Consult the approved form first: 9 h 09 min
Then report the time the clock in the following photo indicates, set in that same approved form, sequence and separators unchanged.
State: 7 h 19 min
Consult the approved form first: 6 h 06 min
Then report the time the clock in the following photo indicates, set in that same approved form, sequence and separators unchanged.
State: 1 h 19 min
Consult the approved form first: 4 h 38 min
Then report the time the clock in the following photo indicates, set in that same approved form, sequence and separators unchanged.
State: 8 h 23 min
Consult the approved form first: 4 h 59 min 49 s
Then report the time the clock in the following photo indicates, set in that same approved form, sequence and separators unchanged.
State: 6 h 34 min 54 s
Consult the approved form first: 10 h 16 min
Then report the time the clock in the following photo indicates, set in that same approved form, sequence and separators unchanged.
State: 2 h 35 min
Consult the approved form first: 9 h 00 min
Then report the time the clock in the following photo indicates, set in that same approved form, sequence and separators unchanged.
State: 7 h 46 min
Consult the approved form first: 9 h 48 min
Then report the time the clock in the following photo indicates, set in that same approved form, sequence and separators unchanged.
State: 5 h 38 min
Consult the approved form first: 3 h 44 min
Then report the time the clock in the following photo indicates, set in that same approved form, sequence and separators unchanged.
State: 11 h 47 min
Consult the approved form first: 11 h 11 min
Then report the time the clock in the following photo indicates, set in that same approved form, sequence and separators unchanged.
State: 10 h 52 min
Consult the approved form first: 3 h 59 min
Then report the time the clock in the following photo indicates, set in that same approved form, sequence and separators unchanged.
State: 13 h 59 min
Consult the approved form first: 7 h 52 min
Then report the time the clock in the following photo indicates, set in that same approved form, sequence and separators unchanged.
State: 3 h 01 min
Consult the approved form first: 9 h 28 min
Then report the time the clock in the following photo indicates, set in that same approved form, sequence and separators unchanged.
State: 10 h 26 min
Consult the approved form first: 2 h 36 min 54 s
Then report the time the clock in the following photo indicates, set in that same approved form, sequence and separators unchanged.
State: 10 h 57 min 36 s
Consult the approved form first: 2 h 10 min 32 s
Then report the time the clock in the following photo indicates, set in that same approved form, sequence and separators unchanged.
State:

EXERCISE BRIEF :: Rewrite every line of the records above as a JSON list of strings, one string per line, and leave out any blank lines.

EXERCISE RESULT ::
[
  "Consult the approved form first: 9 h 09 min",
  "Then report the time the clock in the following photo indicates, set in that same approved form, sequence and separators unchanged.",
  "State: 7 h 19 min",
  "Consult the approved form first: 6 h 06 min",
  "Then report the time the clock in the following photo indicates, set in that same approved form, sequence and separators unchanged.",
  "State: 1 h 19 min",
  "Consult the approved form first: 4 h 38 min",
  "Then report the time the clock in the following photo indicates, set in that same approved form, sequence and separators unchanged.",
  "State: 8 h 23 min",
  "Consult the approved form first: 4 h 59 min 49 s",
  "Then report the time the clock in the following photo indicates, set in that same approved form, sequence and separators unchanged.",
  "State: 6 h 34 min 54 s",
  "Consult the approved form first: 10 h 16 min",
  "Then report the time the clock in the following photo indicates, set in that same approved form, sequence and separators unchanged.",
  "State: 2 h 35 min",
  "Consult the approved form first: 9 h 00 min",
  "Then report the time the clock in the following photo indicates, set in that same approved form, sequence and separators unchanged.",
  "State: 7 h 46 min",
  "Consult the approved form first: 9 h 48 min",
  "Then report the time the clock in the following photo indicates, set in that same approved form, sequence and separators unchanged.",
  "State: 5 h 38 min",
  "Consult the approved form first: 3 h 44 min",
  "Then report the time the clock in the following photo indicates, set in that same approved form, sequence and separators unchanged.",
  "State: 11 h 47 min",
  "Consult the approved form first: 11 h 11 min",
  "Then report the time the clock in the following photo indicates, set in that same approved form, sequence and separators unchanged.",
  "State: 10 h 52 min",
  "Consult the approved form first: 3 h 59 min",
  "Then report the time the clock in the following photo indicates, set in that same approved form, sequence and separators unchanged.",
  "State: 13 h 59 min",
  "Consult the approved form first: 7 h 52 min",
  "Then report the time the clock in the following photo indicates, set in that same approved form, sequence and separators unchanged.",
  "State: 3 h 01 min",
  "Consult the approved form first: 9 h 28 min",
  "Then report the time the clock in the following photo indicates, set in that same approved form, sequence and separators unchanged.",
  "State: 10 h 26 min",
  "Consult the approved form first: 2 h 36 min 54 s",
  "Then report the time the clock in the following photo indicates, set in that same approved form, sequence and separators unchanged.",
  "State: 10 h 57 min 36 s",
  "Consult the approved form first: 2 h 10 min 32 s",
  "Then report the time the clock in the following photo indicates, set in that same approved form, sequence and separators unchanged.",
  "State:"
]